All of this is done in the name of science. The University of Wyoming Raccoon Project is looking to reveal more about the nocturnal creatures, like how smart they are, where they live, and their social behavior.

“I was really intrigued by the possibility of studying raccoons,” says project director Sarah Benson-Amram, who studies animal social behavior and intelligence.

“They’re anecdotally thought to be quite clever, but there’s actually very little experimental work that’s been done on raccoons. So scientifically we don’t actually know that much about their intelligence.”

Scientists do know raccoons live in urban areas, can survive in many different environments, and, Benson-Amram says, they tend to be an invasive species.

“And so all of these things point to the fact that they’re likely to be potentially quite smart but we need to study that to know for sure.”

In 2015, the project launched, and University of Wyoming students began setting up trail cams and trapping raccoons.

Lauren Stanton, a PhD student on the project, says a compelling reason to conduct the project in Laramie is that this population could be particularly interesting.

“There actually has been some evidence that shows that animals that live in harsher environments, as well as animals that occupy high elevations, actually have advanced cognitive abilities than even members of the same species living at lower elevations or in more mild environments.”

To test that theory, they need to get their hands on a few of these high elevation animals. So once the team has gathered the six trapped raccoons this morning, they take them to the Red Buttes research facility a few miles south of town. They bring all the traps inside and sedate the animals one at a time so they can be examined and collared. They start with the first one they trapped that day.

The team weighs the animal, takes some blood, and then Rachel Fanelli snips off some of his whiskers.

“We take whisker samples because this allows us to do stable isotope analyses with it, and we’re able to determine what they’re actually eating,” says Fanelli.

There are other ways to figure out what they’re eating, too.

“I was taking a fecal sample and there were whole berries in his feces,” says Stanton.

While the team gets a collar ready so the animal can be tracked, some of the other raccoons waiting to be processed start making a fuss. They call out in high, trembling tones. PhD student Lauren Stanton says they might be stressed.

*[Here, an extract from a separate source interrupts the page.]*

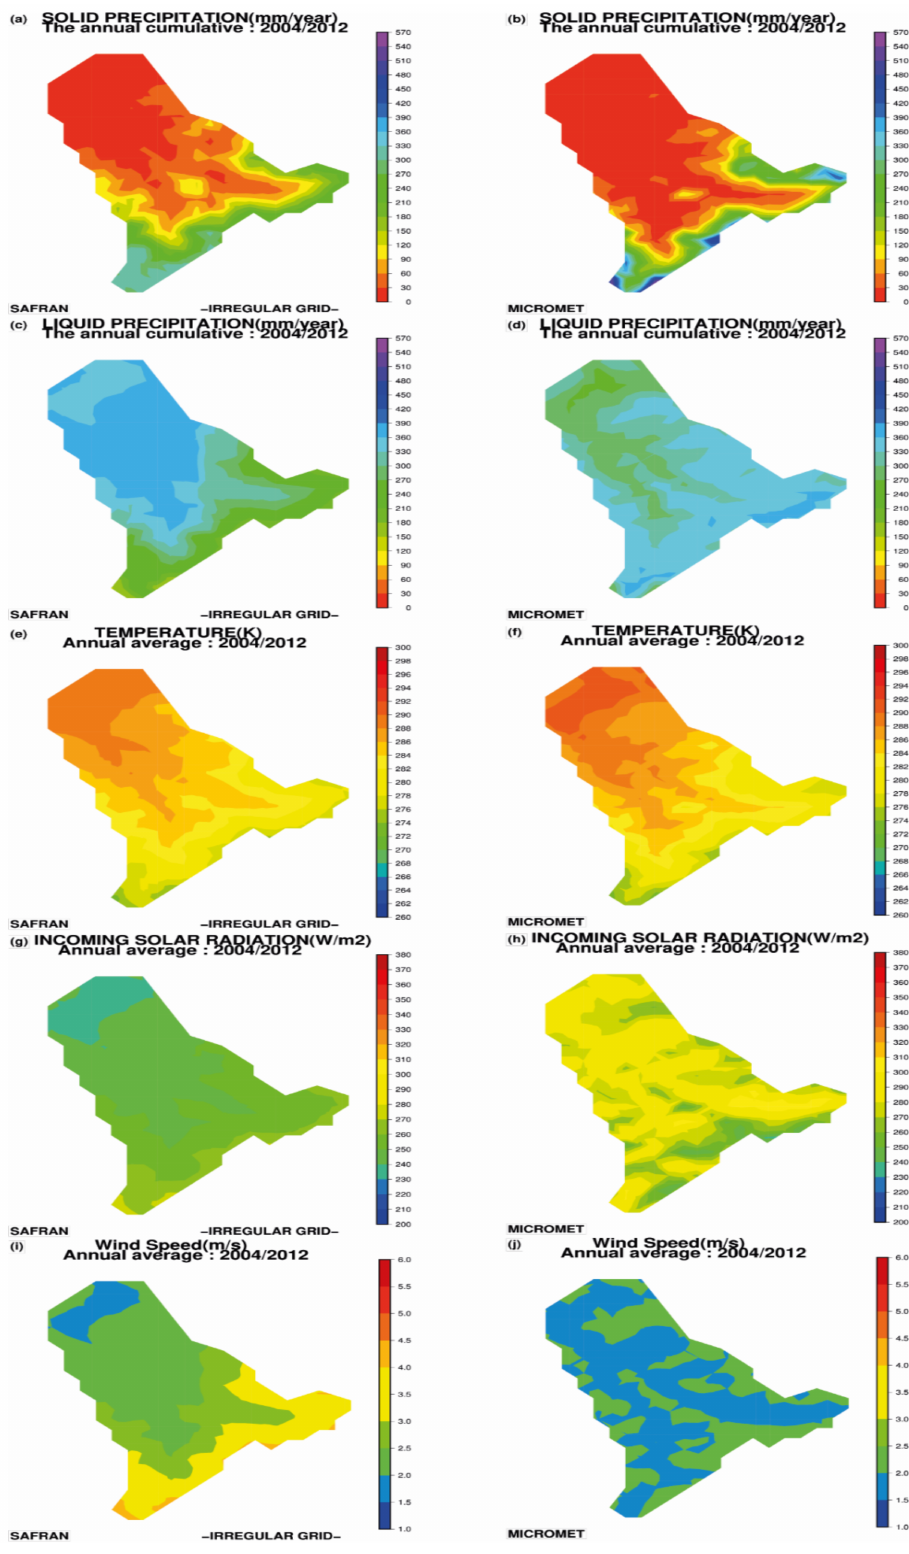
Figure 3. Map of yearly average snowfall ( a , b ), rainfall ( c , d ), air temperature ( e , f ), incoming solar radiation ( g , h ) and wind speed ( i , j ) for the two models SAFRAN ( left ) and MicroMet ( right ) on the Rheraya sub-basin for the period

“I think it’s just a little contact call. They’re calling out to see where their buds are,” says Stanton.

Back in the examination room, the raccoon is also fitted with a tracking device, similar to the microchips many pets have. One of the reasons they do this is to see which animals can solve puzzle boxes.

Puzzle boxes are pretty much what they sound like - a big box with a piece of food inside, and the raccoons have to figure out how to get it open. If a previously captured individual solves the box, that information is recorded.

Stanton says the young raccoons that are fussing right now have a mom who has solved a puzzle box in Stanton’s backyard – and now the mother teaching her kits to solve it, too.

“So mom knows how to do it, at least two of the kits know how to do it. So I want to figure out which ones they are so when they disperse and when we run studies in the future we’ll know who are the initial problem solvers.”

To date the team has captured 68 raccoons and fitted 21 with collars.

“It’s very exciting,” says Stanton. “This past year has really built up this kind of foundation about the raccoons in Laramie, and now we’re going to start kind of tapping into their intelligent and see, you know, what they’re capable of,” says Stanton.

Seeing what the animals are capable of also depends on information from the public. Summer trapping may be over, but the team encourages Laramie residents to report raccoon sightings and behavior to the project at wyobio.org.